– Безусловно, ты должна ехать, раз в твоей помощи так нуждаются. Как ты будешь добираться?
– Поеду на машине.
– Будь осторожна.
– Ну конечно.
– Когда ты отправляешься?
– Немедленно. Мэри помогла мне уложить чемодан. Всего лишь несколько самых необходимых вещей. Я не думаю, что пробуду там очень долго. Я еще вернусь, если можно, – хочу увидеться со всеми вами перед отплытием в Сингапур.

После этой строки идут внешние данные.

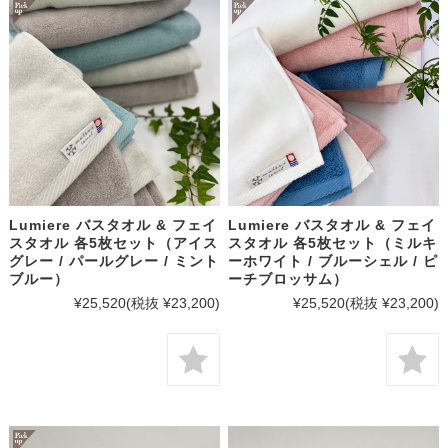
Lumiere バスタオル & フェイ
Lumiere バスタオル & フェイ
スタオル 各5枚セット（アイス
スタオル 各5枚セット（ミルキ
グレー / パールグレー / ミント
ーホワイト / ブルーシェル / ピ
ブルー）
ーチブロッサム）
¥25,520
(税抜 ¥23,200)
¥25,520
(税抜 ¥23,200)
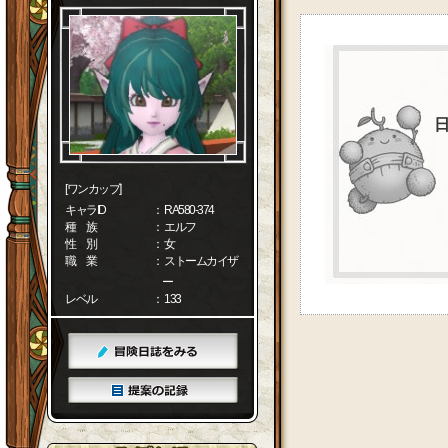
[ワンカップ]
キャラID
： RA580-374
種 族
： エルフ
性 別
： 女
職 業
： ストームカイザ
ー
レベル
： 133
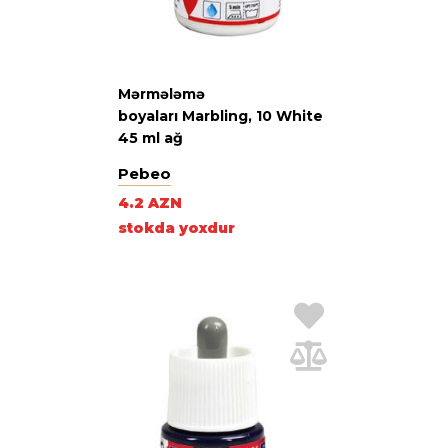
Mərmələmə
boyaları Marbling, 10 White
45 ml ağ
Pebeo
4.2 AZN
stokda yoxdur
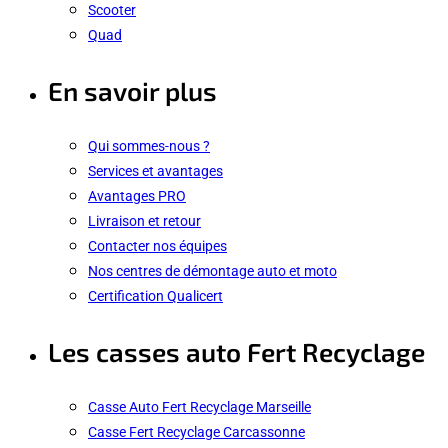
Scooter
Quad
En savoir plus
Qui sommes-nous ?
Services et avantages
Avantages PRO
Livraison et retour
Contacter nos équipes
Nos centres de démontage auto et moto
Certification Qualicert
Les casses auto Fert Recyclage
Casse Auto Fert Recyclage Marseille
Casse Fert Recyclage Carcassonne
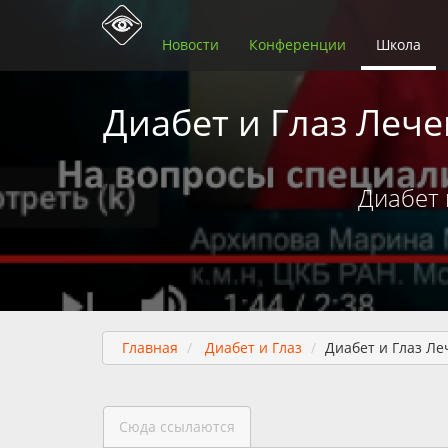
Новости
Конференции
Школа
Диабет и Глаз Леч
Диабет 
Главная
Диабет и Глаз
Диабет и Глаз Л
Сюда ссылаются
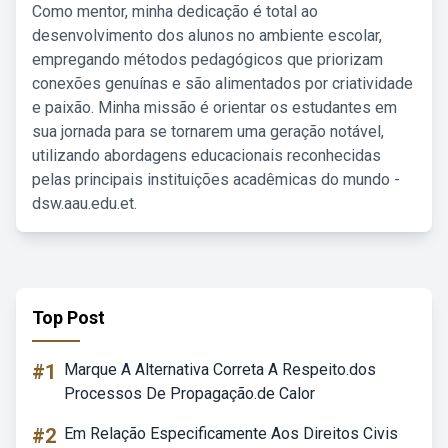
Como mentor, minha dedicação é total ao
desenvolvimento dos alunos no ambiente escolar,
empregando métodos pedagógicos que priorizam
conexões genuínas e são alimentados por criatividade
e paixão. Minha missão é orientar os estudantes em
sua jornada para se tornarem uma geração notável,
utilizando abordagens educacionais reconhecidas
pelas principais instituições acadêmicas do mundo -
dsw.aau.edu.et.
Top Post
#1
Marque A Alternativa Correta A Respeito.dos
Processos De Propagação.de Calor
#2
Em Relação Especificamente Aos Direitos Civis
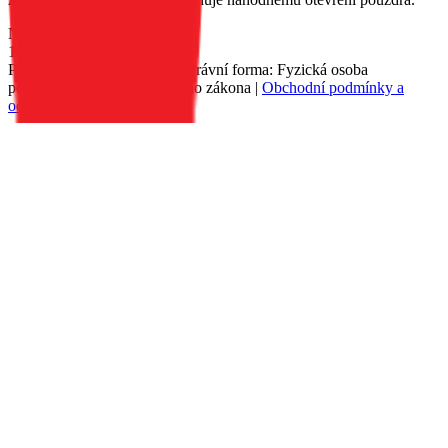
Nedostupné
199 Kč
Petr Matyáš, IČ: 00705331, Právní forma: Fyzická osoba
podnikající dle živnostenského zákona |
Obchodní podmínky a
ochrana osobních údajů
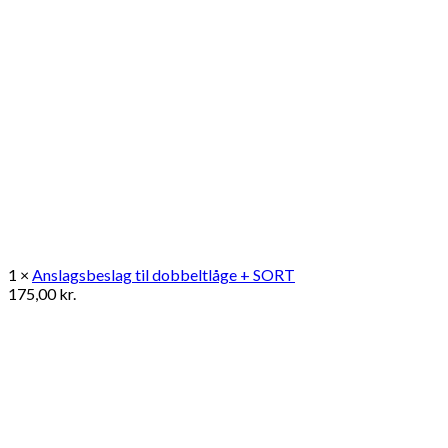
1 ×
Anslagsbeslag til dobbeltlåge + SORT
175,00
kr.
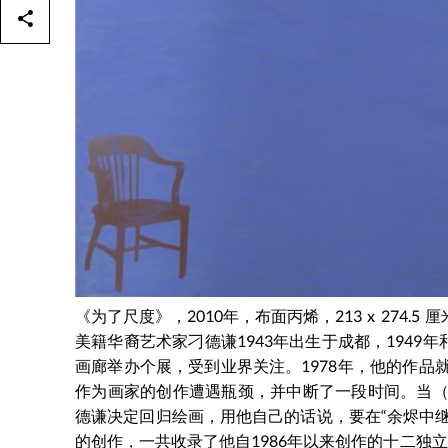
《为了尺度》，2010年，布面丙烯，213 x 274.5 厘
美籍华裔艺术家刁德谦1943年出生于成都，1949年和
画廊举办个展，受到业界关注。1978年，他的作品就已
作为画家的创作遭遇瓶颈，并中断了一段时间。当（
德谦决定回归绘画，用他自己的话说，要在“余烬中
的创作，一共收录了他自1986年以来创作的十二独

– Ну конечно же, ты вернешься!
– Передадите полковнику мои извинения?
– Ой, я и забыла, ты ведь его уже не увидишь. И всех остальных тоже. Как ужасно, что ты уедешь, ни с кем не попрощавшись. Ты никак не можешь перед отъездом забежать на минутку в бухточку?
– Некогда. Попрощайтесь за меня со всеми.
– Непременно сделаю это, но знаю, что все будут ужасно огорчены.
– Мне… я очень сожалею обо всем. Вы так добры, я знала, что вы поймете.
– Ах, дорогая, ты же ни в чем не виновата.
Джудит встала, подошла и, нагнувшись, поцеловала Диану в щеку.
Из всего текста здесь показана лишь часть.